◆ SUPPLIED RECORDS:
┌────────
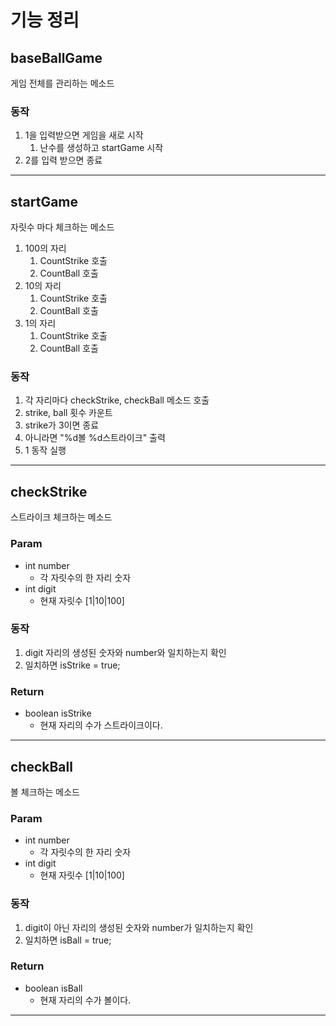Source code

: # 기능 정리
## baseBallGame
게임 전체를 관리하는 메소드

### 동작
1. 1을 입력받으면 게임을 새로 시작
   1. 난수를 생성하고 startGame 시작
2. 2를 입력 받으면 종료
---

## startGame
자릿수 마다 체크하는 메소드

1. 100의 자리
   1. CountStrike 호출
   2. CountBall 호출
2. 10의 자리
   1. CountStrike 호출
   2. CountBall 호출
3. 1의 자리
   1. CountStrike 호출
   2. CountBall 호출

### 동작
1. 각 자리마다 checkStrike, checkBall 메소드 호출
2. strike, ball 횟수 카운트
3. strike가 3이면 종료
4. 아니라면 "%d볼 %d스트라이크" 출력
5. 1 동작 실행

---

## checkStrike 
스트라이크 체크하는 메소드

### Param 
- int number
  - 각 자릿수의 한 자리 숫자
- int digit
  - 현재 자릿수 [1|10|100]

### 동작
1. digit 자리의 생성된 숫자와 number와 일치하는지 확인  
2. 일치하면 isStrike = true;

### Return
  - boolean isStrike
    - 현재 자리의 수가 스트라이크이다.
---

## checkBall
볼 체크하는 메소드

### Param
- int number
    - 각 자릿수의 한 자리 숫자
- int digit
    - 현재 자릿수 [1|10|100]

### 동작
1. digit이 아닌 자리의 생성된 숫자와 number가 일치하는지 확인  
2. 일치하면 isBall = true;

### Return
- boolean isBall
    - 현재 자리의 수가 볼이다.
---

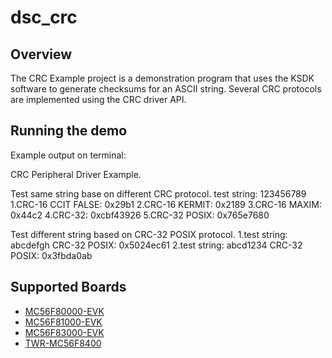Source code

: # dsc_crc

## Overview
The CRC Example project is a demonstration program that uses the KSDK software to generate checksums
for an ASCII string. Several CRC protocols are implemented using the CRC driver API.

## Running the demo
Example output on terminal:

CRC Peripheral Driver Example.

Test same string base on different CRC protocol.
 test string: 123456789
 1.CRC-16 CCIT FALSE: 0x29b1
 2.CRC-16 KERMIT: 0x2189
 3.CRC-16 MAXIM: 0x44c2
 4.CRC-32: 0xcbf43926
 5.CRC-32 POSIX: 0x765e7680

Test different string based on CRC-32 POSIX protocol.
 1.test string: abcdefgh
  CRC-32 POSIX: 0x5024ec61
 2.test string: abcd1234
  CRC-32 POSIX: 0x3fbda0ab

## Supported Boards
- [MC56F80000-EVK](../../_boards/mc56f80000evk/driver_examples/crc/example_board_readme.md)
- [MC56F81000-EVK](../../_boards/mc56f81000evk/driver_examples/crc/example_board_readme.md)
- [MC56F83000-EVK](../../_boards/mc56f83000evk/driver_examples/crc/example_board_readme.md)
- [TWR-MC56F8400](../../_boards/twrmc56f8400/driver_examples/crc/example_board_readme.md)
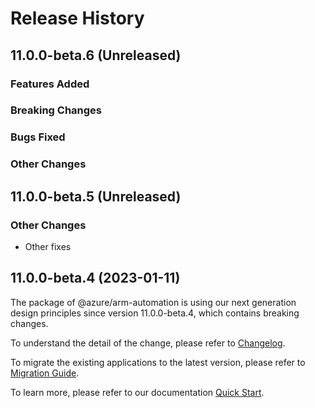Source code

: # Release History

## 11.0.0-beta.6 (Unreleased)

### Features Added

### Breaking Changes

### Bugs Fixed

### Other Changes

## 11.0.0-beta.5 (Unreleased)

### Other Changes

  - Other fixes

## 11.0.0-beta.4 (2023-01-11)

The package of @azure/arm-automation is using our next generation design principles since version 11.0.0-beta.4, which contains breaking changes.

To understand the detail of the change, please refer to [Changelog](https://aka.ms/js-track2-changelog).

To migrate the existing applications to the latest version, please refer to [Migration Guide](https://aka.ms/js-track2-migration-guide).

To learn more, please refer to our documentation [Quick Start](https://aka.ms/azsdk/js/mgmt/quickstart ).
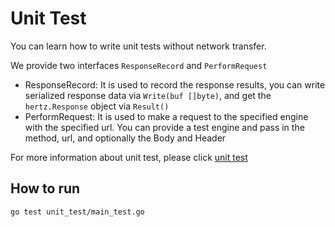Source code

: # Unit Test

You can learn how to write unit tests without network transfer.   

We provide two interfaces `ResponseRecord` and `PerformRequest`
* ResponseRecord: It is used to record the response results, you can write serialized response data via `Write(buf []byte)`, and get the `hertz.Response` object via `Result()`
* PerformRequest: It is used to make a request to the specified engine with the specified url. You can provide a test engine and pass in the method, url, and optionally the Body and Header

For more information about unit test, please click [unit test](https://www.cloudwego.io/zh/docs/hertz/tutorials/basic-feature/unit-test/)
## How to run
  `go test unit_test/main_test.go`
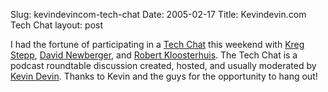 Slug: kevindevincom-tech-chat
Date: 2005-02-17
Title: Kevindevin.com Tech Chat
layout: post

I had the fortune of participating in a <a href="http://kevindevin.com/index.php?p=83">Tech Chat</a> this weekend with <a href="http://www.spyndle.com">Kreg Stepp</a>, <a href="http://www.davidnewberger.com/">David Newberger</a>, and <a href="http://www.geekswithblogs.com/jemimus/">Robert Kloosterhuis</a>. The Tech Chat is a podcast roundtable discussion created, hosted, and usually moderated by <a href="http://kevindevin.com">Kevin Devin</a>. Thanks to Kevin and the guys for the opportunity to hang out!
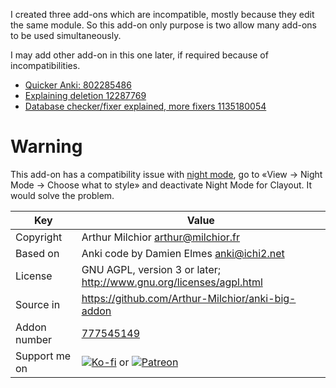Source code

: I created three add-ons which are incompatible, mostly because they
edit the same module. So this add-on only purpose is two allow many
add-ons to be used simultaneously.

I may add other add-on in this one later, if required because of incompatibilities.

* [Quicker Anki: 802285486](https://ankiweb.net/shared/info/802285486)
* [Explaining deletion 12287769](https://ankiweb.net/shared/info/12287769)
* [Database checker/fixer explained, more fixers 1135180054](https://ankiweb.net/shared/info/1135180054)

# Warning
This add-on has a compatibility issue with [night mode](https://ankiweb.net/shared/info/1496166067), go to «View → Night Mode → Choose what to style» and deactivate Night Mode for Clayout. It would solve the problem.



Key         |Value
------------|-------------------------------------------------------------------
Copyright   | Arthur Milchior <arthur@milchior.fr>
Based on    | Anki code by Damien Elmes <anki@ichi2.net>
License     | GNU AGPL, version 3 or later; http://www.gnu.org/licenses/agpl.html
Source in   | https://github.com/Arthur-Milchior/anki-big-addon
Addon number| [777545149](https://ankiweb.net/shared/info/777545149)
Support me on| [![Ko-fi](https://ko-fi.com/img/Kofi_Logo_Blue.svg)](https://Ko-fi.com/arthurmilchior) or [![Patreon](http://www.milchior.fr/patreon.png)](https://www.patreon.com/bePatron?u=146206)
└────────
◆ TO-DO ITEM:
Can you reproduce all the data above with every "test string" swapped for "input string" and everything else left unchanged, omitting the pictures?

◆ ANSWER FOR THIS EXERCISE:
Source code

: # 기능 정리
## baseBallGame
게임 전체를 관리하는 메소드

### 동작
1. 1을 입력받으면 게임을 새로 시작
   1. 난수를 생성하고 startGame 시작
2. 2를 입력 받으면 종료
---

## startGame
자릿수 마다 체크하는 메소드

1. 100의 자리
   1. CountStrike 호출
   2. CountBall 호출
2. 10의 자리
   1. CountStrike 호출
   2. CountBall 호출
3. 1의 자리
   1. CountStrike 호출
   2. CountBall 호출

### 동작
1. 각 자리마다 checkStrike, checkBall 메소드 호출
2. strike, ball 횟수 카운트
3. strike가 3이면 종료
4. 아니라면 "%d볼 %d스트라이크" 출력
5. 1 동작 실행

---

## checkStrike 
스트라이크 체크하는 메소드

### Param 
- int number
  - 각 자릿수의 한 자리 숫자
- int digit
  - 현재 자릿수 [1|10|100]

### 동작
1. digit 자리의 생성된 숫자와 number와 일치하는지 확인  
2. 일치하면 isStrike = true;

### Return
  - boolean isStrike
    - 현재 자리의 수가 스트라이크이다.
---

## checkBall
볼 체크하는 메소드

### Param
- int number
    - 각 자릿수의 한 자리 숫자
- int digit
    - 현재 자릿수 [1|10|100]

### 동작
1. digit이 아닌 자리의 생성된 숫자와 number가 일치하는지 확인  
2. 일치하면 isBall = true;

### Return
- boolean isBall
    - 현재 자리의 수가 볼이다.
---

Source code

: # dsc_crc

## Overview
The CRC Example project is a demonstration program that uses the KSDK software to generate checksums
for an ASCII string. Several CRC protocols are implemented using the CRC driver API.

## Running the demo
Example output on terminal:

CRC Peripheral Driver Example.

Test same string base on different CRC protocol.
 input string: 123456789
 1.CRC-16 CCIT FALSE: 0x29b1
 2.CRC-16 KERMIT: 0x2189
 3.CRC-16 MAXIM: 0x44c2
 4.CRC-32: 0xcbf43926
 5.CRC-32 POSIX: 0x765e7680

Test different string based on CRC-32 POSIX protocol.
 1.input string: abcdefgh
  CRC-32 POSIX: 0x5024ec61
 2.input string: abcd1234
  CRC-32 POSIX: 0x3fbda0ab

## Supported Boards
- [MC56F80000-EVK](../../_boards/mc56f80000evk/driver_examples/crc/example_board_readme.md)
- [MC56F81000-EVK](../../_boards/mc56f81000evk/driver_examples/crc/example_board_readme.md)
- [MC56F83000-EVK](../../_boards/mc56f83000evk/driver_examples/crc/example_board_readme.md)
- [TWR-MC56F8400](../../_boards/twrmc56f8400/driver_examples/crc/example_board_readme.md)
Source code

: # Release History

## 11.0.0-beta.6 (Unreleased)

### Features Added

### Breaking Changes

### Bugs Fixed

### Other Changes

## 11.0.0-beta.5 (Unreleased)

### Other Changes

  - Other fixes

## 11.0.0-beta.4 (2023-01-11)

The package of @azure/arm-automation is using our next generation design principles since version 11.0.0-beta.4, which contains breaking changes.

To understand the detail of the change, please refer to [Changelog](https://aka.ms/js-track2-changelog).

To migrate the existing applications to the latest version, please refer to [Migration Guide](https://aka.ms/js-track2-migration-guide).

To learn more, please refer to our documentation [Quick Start](https://aka.ms/azsdk/js/mgmt/quickstart ).
Source code

: # Unit Test

You can learn how to write unit tests without network transfer.   

We provide two interfaces `ResponseRecord` and `PerformRequest`
* ResponseRecord: It is used to record the response results, you can write serialized response data via `Write(buf []byte)`, and get the `hertz.Response` object via `Result()`
* PerformRequest: It is used to make a request to the specified engine with the specified url. You can provide a test engine and pass in the method, url, and optionally the Body and Header

For more information about unit test, please click [unit test](https://www.cloudwego.io/zh/docs/hertz/tutorials/basic-feature/unit-test/)
## How to run
  `go test unit_test/main_test.go`
 Slug: kevindevincom-tech-chat
Date: 2005-02-17
Title: Kevindevin.com Tech Chat
layout: post

I had the fortune of participating in a <a href="http://kevindevin.com/index.php?p=83">Tech Chat</a> this weekend with <a href="http://www.spyndle.com">Kreg Stepp</a>, <a href="http://www.davidnewberger.com/">David Newberger</a>, and <a href="http://www.geekswithblogs.com/jemimus/">Robert Kloosterhuis</a>. The Tech Chat is a podcast roundtable discussion created, hosted, and usually moderated by <a href="http://kevindevin.com">Kevin Devin</a>. Thanks to Kevin and the guys for the opportunity to hang out!
Source code

: I created three add-ons which are incompatible, mostly because they
edit the same module. So this add-on only purpose is two allow many
add-ons to be used simultaneously.

I may add other add-on in this one later, if required because of incompatibilities.

* [Quicker Anki: 802285486](https://ankiweb.net/shared/info/802285486)
* [Explaining deletion 12287769](https://ankiweb.net/shared/info/12287769)
* [Database checker/fixer explained, more fixers 1135180054](https://ankiweb.net/shared/info/1135180054)

# Warning
This add-on has a compatibility issue with [night mode](https://ankiweb.net/shared/info/1496166067), go to «View → Night Mode → Choose what to style» and deactivate Night Mode for Clayout. It would solve the problem.



Key         |Value
------------|-------------------------------------------------------------------
Copyright   | Arthur Milchior <arthur@milchior.fr>
Based on    | Anki code by Damien Elmes <anki@ichi2.net>
License     | GNU AGPL, version 3 or later; http://www.gnu.org/licenses/agpl.html
Source in   | https://github.com/Arthur-Milchior/anki-big-addon
Addon number| [777545149](https://ankiweb.net/shared/info/777545149)
Support me on| [![Ko-fi](https://ko-fi.com/img/Kofi_Logo_Blue.svg)](https://Ko-fi.com/arthurmilchior) or [![Patreon](http://www.milchior.fr/patreon.png)](https://www.patreon.com/bePatron?u=146206)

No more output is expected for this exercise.